Department of Systems Biotechnology, Chung-Ang University, Anseong 17546, Republic of Korea.
J Microbiol Biotechnol. 2021 Jul 28;31(7):903-911. doi: 10.4014/jmb.2106.06056.
Previous studies have modified microbial genomes by introducing gene cassettes containing selectable markers and homologous DNA fragments. However, this requires several steps including homologous recombination and excision of unnecessary DNA regions, such as selectable markers from the modified genome. Further, genomic manipulation often leaves scars and traces that interfere with downstream iterative genome engineering. A decade ago, the CRISPR/Cas system (also known as the bacterial adaptive immune system) revolutionized genome editing technology. Among the various CRISPR nucleases of numerous bacteria and archaea, the Cas9 and Cas12a (Cpf1) systems have been largely adopted for genome editing in all living organisms due to their simplicity, as they consist of a single polypeptide nuclease with a target-recognizing RNA. However, accurate and fine-tuned genome editing remains challenging due to mismatch tolerance and protospacer adjacent motif (PAM)-dependent target recognition. Therefore, this review describes how to overcome the aforementioned hurdles, which especially affect genome editing in higher organisms. Additionally, the biological significance of CRISPR-mediated microbial genome editing is discussed, and future research and development directions are also proposed.
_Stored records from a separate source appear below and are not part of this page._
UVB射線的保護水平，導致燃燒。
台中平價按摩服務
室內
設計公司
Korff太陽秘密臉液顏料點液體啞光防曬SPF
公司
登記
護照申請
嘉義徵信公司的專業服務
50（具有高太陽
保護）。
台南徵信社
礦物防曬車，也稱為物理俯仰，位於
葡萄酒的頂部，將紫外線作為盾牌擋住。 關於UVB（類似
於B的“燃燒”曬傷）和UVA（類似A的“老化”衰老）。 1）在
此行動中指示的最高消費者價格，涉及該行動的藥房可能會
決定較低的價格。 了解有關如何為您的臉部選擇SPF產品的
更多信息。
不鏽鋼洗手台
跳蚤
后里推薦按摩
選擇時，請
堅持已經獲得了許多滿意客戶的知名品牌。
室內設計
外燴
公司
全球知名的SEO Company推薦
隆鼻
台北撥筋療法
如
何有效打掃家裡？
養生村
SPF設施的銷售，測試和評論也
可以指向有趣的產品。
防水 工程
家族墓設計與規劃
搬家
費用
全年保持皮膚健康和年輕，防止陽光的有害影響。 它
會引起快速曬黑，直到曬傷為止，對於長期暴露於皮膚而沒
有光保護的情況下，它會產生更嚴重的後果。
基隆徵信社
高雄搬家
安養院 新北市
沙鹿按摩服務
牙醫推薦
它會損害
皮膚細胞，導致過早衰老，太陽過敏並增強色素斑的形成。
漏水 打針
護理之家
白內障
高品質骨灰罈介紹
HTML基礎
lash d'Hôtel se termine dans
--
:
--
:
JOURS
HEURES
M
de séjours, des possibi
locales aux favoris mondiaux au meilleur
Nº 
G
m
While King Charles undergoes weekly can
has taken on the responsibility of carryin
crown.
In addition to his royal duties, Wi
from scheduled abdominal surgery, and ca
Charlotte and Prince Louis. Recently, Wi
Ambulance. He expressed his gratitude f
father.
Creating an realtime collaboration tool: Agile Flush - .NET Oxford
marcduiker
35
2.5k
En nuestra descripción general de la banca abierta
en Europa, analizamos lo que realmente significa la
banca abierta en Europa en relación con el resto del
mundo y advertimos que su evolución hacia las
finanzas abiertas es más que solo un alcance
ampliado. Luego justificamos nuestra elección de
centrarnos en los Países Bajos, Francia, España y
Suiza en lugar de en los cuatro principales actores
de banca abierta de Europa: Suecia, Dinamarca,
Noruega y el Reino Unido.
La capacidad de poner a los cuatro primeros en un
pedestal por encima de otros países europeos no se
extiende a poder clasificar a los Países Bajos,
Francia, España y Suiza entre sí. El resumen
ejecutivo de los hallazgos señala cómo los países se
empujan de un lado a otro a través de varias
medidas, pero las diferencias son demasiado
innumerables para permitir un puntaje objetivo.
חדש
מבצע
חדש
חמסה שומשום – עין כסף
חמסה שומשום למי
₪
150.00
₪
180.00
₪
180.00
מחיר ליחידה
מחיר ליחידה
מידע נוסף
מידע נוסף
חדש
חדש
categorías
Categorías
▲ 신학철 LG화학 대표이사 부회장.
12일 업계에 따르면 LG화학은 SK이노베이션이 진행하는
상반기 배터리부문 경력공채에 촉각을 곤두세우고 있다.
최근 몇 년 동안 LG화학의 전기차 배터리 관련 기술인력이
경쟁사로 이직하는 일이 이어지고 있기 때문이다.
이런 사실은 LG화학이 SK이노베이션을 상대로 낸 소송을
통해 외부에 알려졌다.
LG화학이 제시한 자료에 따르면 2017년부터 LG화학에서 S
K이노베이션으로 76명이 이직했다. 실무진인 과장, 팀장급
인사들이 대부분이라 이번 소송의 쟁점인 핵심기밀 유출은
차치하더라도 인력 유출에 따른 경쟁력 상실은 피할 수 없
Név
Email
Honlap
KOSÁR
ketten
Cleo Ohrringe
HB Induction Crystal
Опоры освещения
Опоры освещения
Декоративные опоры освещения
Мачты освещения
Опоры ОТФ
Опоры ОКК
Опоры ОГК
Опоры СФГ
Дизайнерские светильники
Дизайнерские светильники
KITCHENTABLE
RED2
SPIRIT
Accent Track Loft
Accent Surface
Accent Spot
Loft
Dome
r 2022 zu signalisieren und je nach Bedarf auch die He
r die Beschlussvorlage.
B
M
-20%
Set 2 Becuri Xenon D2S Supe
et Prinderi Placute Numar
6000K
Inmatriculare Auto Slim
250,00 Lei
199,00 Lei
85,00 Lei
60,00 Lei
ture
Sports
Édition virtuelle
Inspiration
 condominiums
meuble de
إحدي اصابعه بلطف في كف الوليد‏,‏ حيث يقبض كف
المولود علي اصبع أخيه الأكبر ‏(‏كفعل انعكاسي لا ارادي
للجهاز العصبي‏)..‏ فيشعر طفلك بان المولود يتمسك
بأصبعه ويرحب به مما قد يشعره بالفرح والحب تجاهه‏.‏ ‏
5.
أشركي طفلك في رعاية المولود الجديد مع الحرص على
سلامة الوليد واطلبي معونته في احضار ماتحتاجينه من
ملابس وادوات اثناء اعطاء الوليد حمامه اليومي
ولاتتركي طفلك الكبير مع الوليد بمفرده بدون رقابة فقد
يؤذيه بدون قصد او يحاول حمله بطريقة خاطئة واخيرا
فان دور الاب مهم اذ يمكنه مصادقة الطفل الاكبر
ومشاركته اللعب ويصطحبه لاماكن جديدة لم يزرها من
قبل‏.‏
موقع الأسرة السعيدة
先前的研究通过引入含有选择性标记和同源 DNA 片段的基因盒来修饰微生物基因组。然而,这需要几个步骤,包括同源重组和切除不必要的 DNA 区域,如修饰基因组中的选择性标记。此外,基因组操作经常留下疤痕和痕迹,干扰下游的迭代基因组工程。十年前,CRISPR/Cas 系统(也称为细菌适应性免疫系统)彻底改变了基因组编辑技术。在众多细菌和古菌的各种 CRISPR 内切酶中,Cas9 和 Cas12a(Cpf1)系统由于其简单性而被广泛应用于所有生物的基因组编辑,因为它们由单个多肽核酸酶和靶标识别 RNA 组成。然而,由于错配容忍性和依赖于前导序列相邻基序(PAM)的靶标识别,精确和精细的基因组编辑仍然具有挑战性。因此,本文描述了如何克服这些特别影响高等生物基因组编辑的障碍。此外,还讨论了 CRISPR 介导的微生物基因组编辑的生物学意义,并提出了未来的研究和发展方向。